- PROBLEM TO WORK ON
Reproduce the lines below unchanged, starting with the line that contains "1. Connect to" and ending after the line that contains "- **Password**: Password.1!!".
+-------+
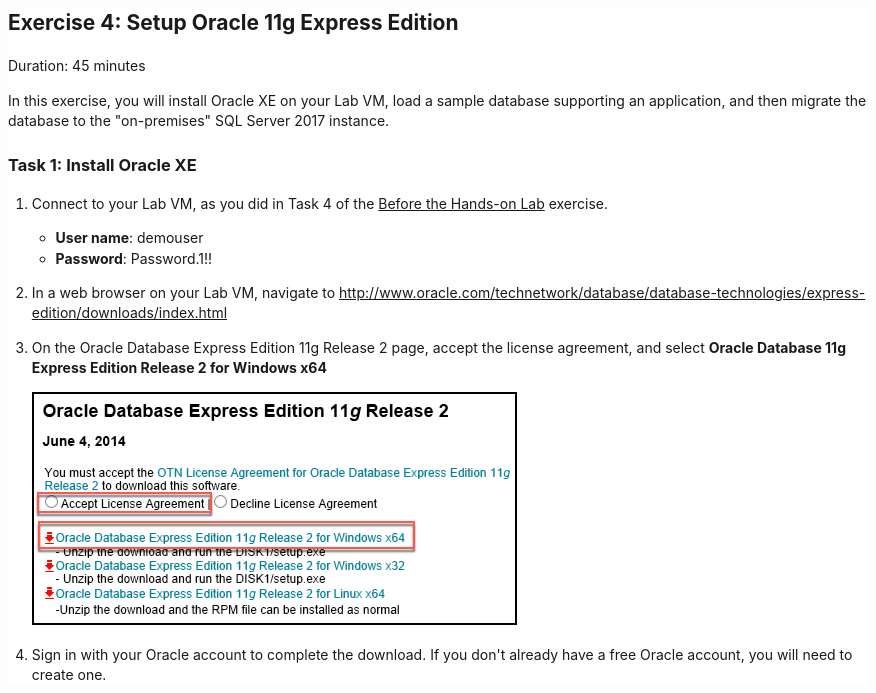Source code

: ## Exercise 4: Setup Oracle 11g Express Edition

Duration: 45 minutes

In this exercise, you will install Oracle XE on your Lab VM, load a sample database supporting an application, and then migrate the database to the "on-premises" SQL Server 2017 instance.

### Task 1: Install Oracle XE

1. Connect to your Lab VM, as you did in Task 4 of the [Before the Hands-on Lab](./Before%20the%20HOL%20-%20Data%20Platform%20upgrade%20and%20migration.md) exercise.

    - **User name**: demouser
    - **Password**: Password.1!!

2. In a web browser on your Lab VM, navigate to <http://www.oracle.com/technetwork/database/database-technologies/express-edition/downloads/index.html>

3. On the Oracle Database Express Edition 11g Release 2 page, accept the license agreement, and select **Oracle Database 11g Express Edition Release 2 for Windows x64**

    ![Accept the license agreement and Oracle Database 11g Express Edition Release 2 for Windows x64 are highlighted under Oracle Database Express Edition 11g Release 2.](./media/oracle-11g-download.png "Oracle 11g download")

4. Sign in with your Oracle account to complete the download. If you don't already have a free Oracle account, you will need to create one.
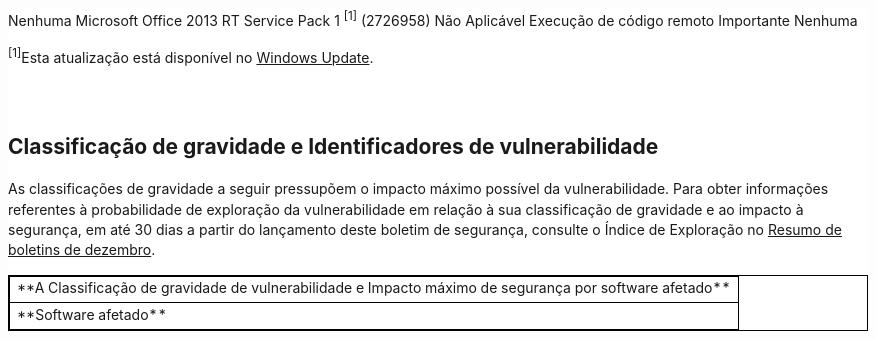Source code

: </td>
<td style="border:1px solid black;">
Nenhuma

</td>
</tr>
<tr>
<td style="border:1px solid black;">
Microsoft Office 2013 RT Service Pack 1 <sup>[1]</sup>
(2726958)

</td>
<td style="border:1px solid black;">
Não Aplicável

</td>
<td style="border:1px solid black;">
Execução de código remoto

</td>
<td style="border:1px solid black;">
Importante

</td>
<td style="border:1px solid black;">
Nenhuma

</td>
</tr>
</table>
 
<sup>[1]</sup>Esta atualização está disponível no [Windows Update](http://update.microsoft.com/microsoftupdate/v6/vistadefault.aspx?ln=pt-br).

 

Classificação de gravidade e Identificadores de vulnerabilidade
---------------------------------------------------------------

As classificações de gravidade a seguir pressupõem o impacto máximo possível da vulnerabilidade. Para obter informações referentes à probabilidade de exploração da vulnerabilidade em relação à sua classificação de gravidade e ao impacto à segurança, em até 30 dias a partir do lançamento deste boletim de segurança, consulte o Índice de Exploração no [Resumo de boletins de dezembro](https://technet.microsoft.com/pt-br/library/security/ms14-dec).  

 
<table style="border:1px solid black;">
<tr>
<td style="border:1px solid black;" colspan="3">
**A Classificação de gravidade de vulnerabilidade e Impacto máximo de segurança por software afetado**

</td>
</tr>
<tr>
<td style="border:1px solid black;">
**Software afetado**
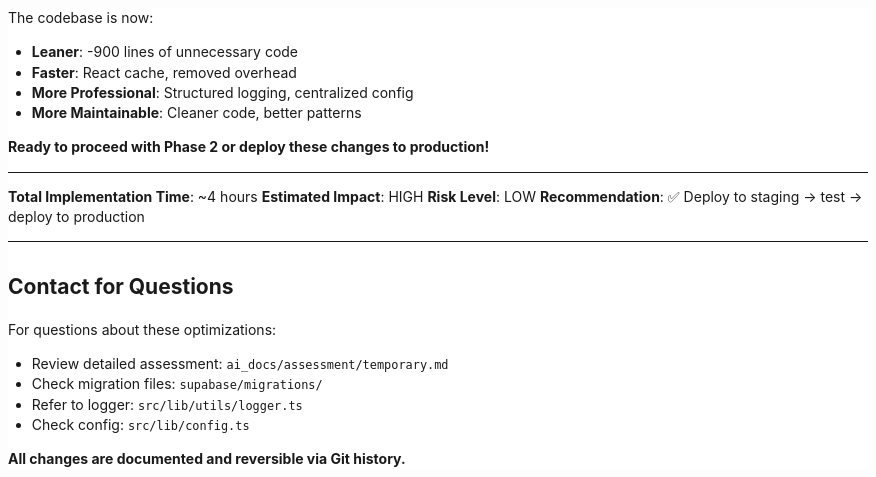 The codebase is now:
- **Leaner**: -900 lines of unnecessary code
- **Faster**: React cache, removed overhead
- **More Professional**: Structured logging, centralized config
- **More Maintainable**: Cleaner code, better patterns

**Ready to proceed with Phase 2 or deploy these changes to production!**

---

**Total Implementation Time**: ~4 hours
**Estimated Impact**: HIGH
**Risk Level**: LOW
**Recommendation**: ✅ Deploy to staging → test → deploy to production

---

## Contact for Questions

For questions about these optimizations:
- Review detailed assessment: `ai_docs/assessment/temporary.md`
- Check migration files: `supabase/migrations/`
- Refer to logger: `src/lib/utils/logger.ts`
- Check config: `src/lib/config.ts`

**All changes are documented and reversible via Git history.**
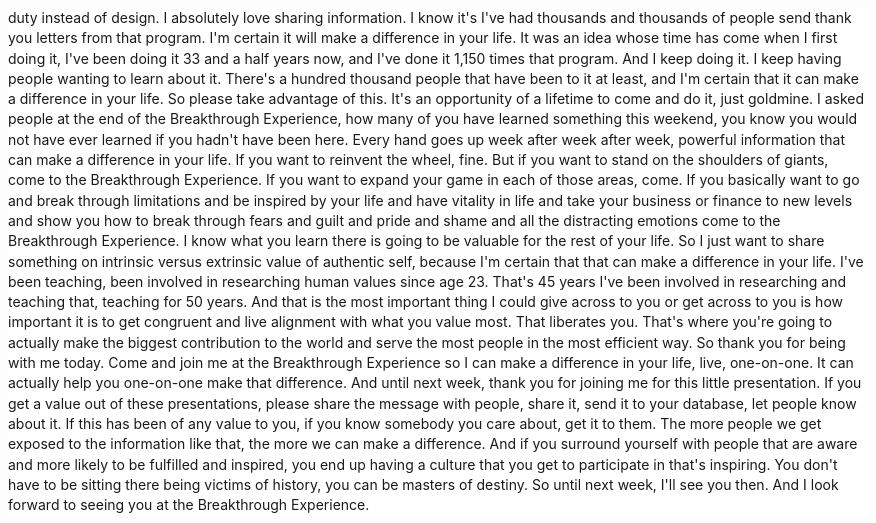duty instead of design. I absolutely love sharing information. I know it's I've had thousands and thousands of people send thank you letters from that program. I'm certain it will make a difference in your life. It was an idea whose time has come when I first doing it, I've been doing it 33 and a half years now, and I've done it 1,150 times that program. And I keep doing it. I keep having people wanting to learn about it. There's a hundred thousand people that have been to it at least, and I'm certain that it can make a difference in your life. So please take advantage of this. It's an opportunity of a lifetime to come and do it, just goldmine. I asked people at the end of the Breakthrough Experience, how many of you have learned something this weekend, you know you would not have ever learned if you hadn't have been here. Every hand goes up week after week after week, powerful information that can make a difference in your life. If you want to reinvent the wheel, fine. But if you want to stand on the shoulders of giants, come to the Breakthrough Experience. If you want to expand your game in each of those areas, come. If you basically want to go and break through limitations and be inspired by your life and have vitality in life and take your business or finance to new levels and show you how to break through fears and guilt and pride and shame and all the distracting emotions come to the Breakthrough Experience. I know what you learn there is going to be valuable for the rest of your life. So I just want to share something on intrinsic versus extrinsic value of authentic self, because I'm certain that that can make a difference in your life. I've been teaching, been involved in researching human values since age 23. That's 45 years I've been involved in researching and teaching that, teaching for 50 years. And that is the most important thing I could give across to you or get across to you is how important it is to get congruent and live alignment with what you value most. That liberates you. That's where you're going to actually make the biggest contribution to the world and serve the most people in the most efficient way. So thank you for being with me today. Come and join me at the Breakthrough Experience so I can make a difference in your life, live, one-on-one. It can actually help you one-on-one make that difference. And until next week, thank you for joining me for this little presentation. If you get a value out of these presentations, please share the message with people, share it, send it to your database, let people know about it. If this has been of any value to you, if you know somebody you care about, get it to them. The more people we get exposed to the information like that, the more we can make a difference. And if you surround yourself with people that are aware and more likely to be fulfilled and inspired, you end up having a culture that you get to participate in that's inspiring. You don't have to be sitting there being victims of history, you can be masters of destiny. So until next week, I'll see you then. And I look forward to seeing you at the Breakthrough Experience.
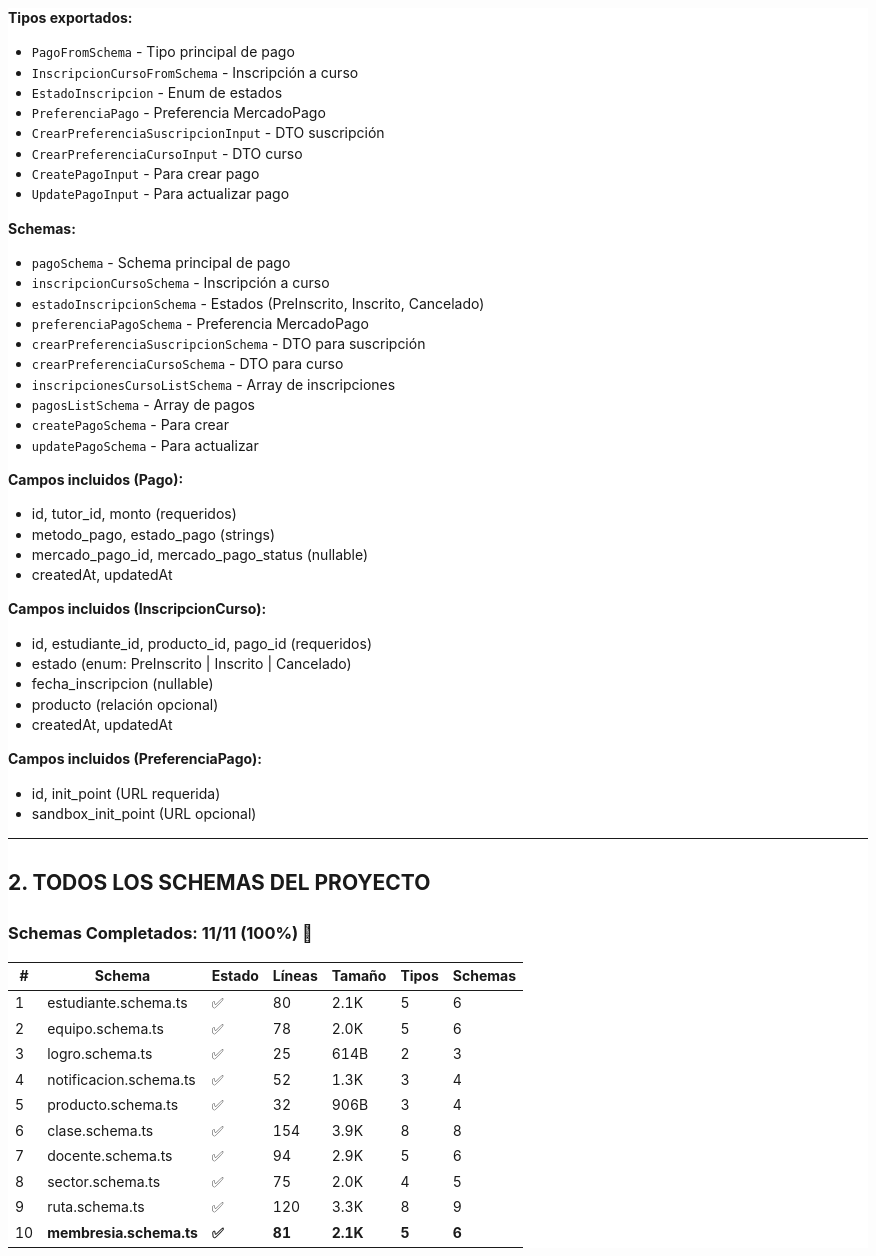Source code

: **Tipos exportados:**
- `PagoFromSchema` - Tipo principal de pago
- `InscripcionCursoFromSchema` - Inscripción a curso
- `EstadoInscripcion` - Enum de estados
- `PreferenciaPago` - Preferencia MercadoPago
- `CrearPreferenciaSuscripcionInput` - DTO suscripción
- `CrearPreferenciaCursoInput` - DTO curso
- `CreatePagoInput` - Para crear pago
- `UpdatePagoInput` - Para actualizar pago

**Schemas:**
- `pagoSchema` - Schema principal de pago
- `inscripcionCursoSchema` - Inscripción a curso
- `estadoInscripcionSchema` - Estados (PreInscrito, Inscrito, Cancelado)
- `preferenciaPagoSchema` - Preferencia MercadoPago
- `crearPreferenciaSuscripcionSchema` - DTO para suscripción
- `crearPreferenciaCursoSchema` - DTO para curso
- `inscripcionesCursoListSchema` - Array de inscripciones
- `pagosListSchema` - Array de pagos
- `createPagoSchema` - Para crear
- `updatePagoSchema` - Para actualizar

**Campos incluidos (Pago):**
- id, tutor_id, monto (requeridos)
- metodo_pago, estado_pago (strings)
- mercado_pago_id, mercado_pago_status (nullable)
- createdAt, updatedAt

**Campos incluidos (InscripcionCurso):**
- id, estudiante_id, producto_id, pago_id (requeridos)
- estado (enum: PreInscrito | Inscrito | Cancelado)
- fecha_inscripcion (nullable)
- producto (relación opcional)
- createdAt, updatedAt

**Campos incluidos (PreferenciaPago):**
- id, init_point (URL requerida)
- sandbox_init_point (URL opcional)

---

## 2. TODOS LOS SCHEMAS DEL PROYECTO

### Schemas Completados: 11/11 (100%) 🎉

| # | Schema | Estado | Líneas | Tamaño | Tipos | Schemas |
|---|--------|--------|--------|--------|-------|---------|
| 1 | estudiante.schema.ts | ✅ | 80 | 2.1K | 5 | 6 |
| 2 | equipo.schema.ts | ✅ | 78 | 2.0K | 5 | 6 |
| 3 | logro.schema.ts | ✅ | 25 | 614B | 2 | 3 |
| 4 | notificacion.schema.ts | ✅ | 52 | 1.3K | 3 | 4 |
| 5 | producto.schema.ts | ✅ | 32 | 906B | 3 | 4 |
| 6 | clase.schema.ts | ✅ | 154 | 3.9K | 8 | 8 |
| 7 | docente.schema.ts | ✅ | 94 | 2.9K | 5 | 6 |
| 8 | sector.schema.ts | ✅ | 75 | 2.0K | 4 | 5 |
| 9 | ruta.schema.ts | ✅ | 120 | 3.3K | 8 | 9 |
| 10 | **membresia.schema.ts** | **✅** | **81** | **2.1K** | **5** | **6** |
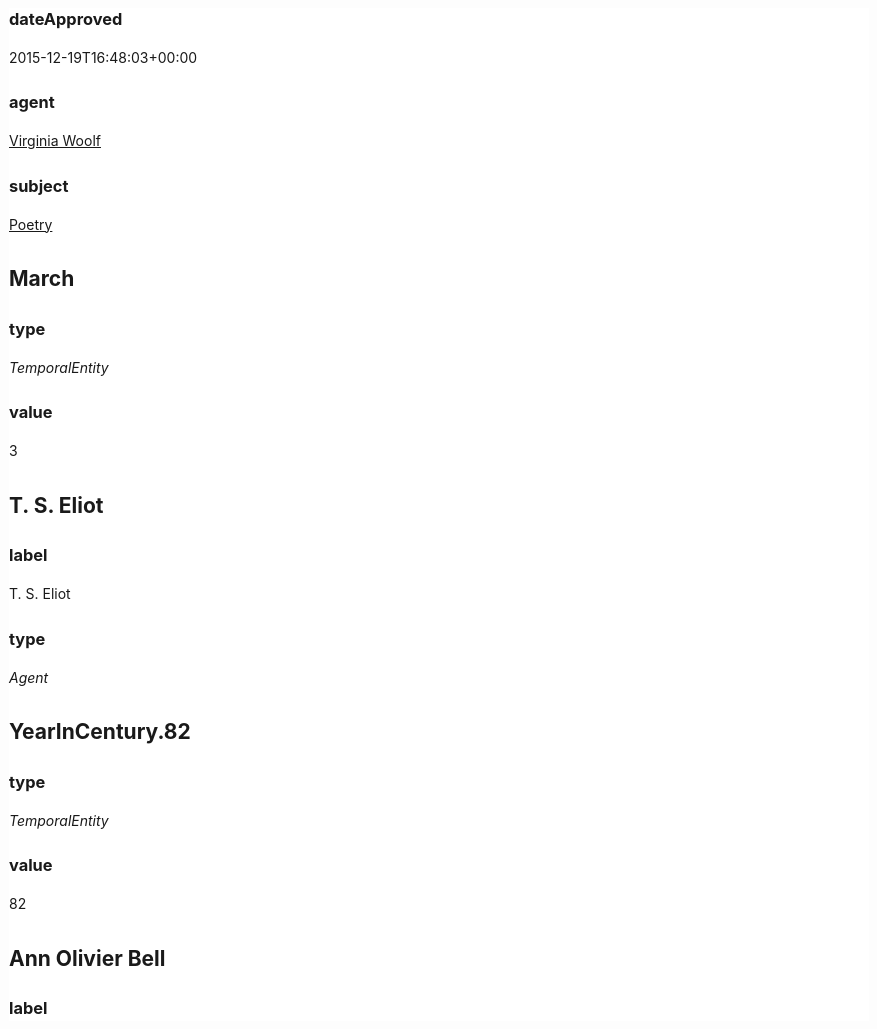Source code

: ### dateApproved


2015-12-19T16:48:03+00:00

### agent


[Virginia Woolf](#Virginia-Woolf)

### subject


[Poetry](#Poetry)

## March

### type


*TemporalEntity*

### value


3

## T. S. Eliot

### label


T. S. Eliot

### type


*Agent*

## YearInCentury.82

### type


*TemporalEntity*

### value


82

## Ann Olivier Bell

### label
+-------+
- ANSWER SECTION
1. Connect to your Lab VM, as you did in Task 4 of the [Before the Hands-on Lab](./Before%20the%20HOL%20-%20Data%20Platform%20upgrade%20and%20migration.md) exercise.

    - **User name**: demouser
    - **Password**: Password.1!!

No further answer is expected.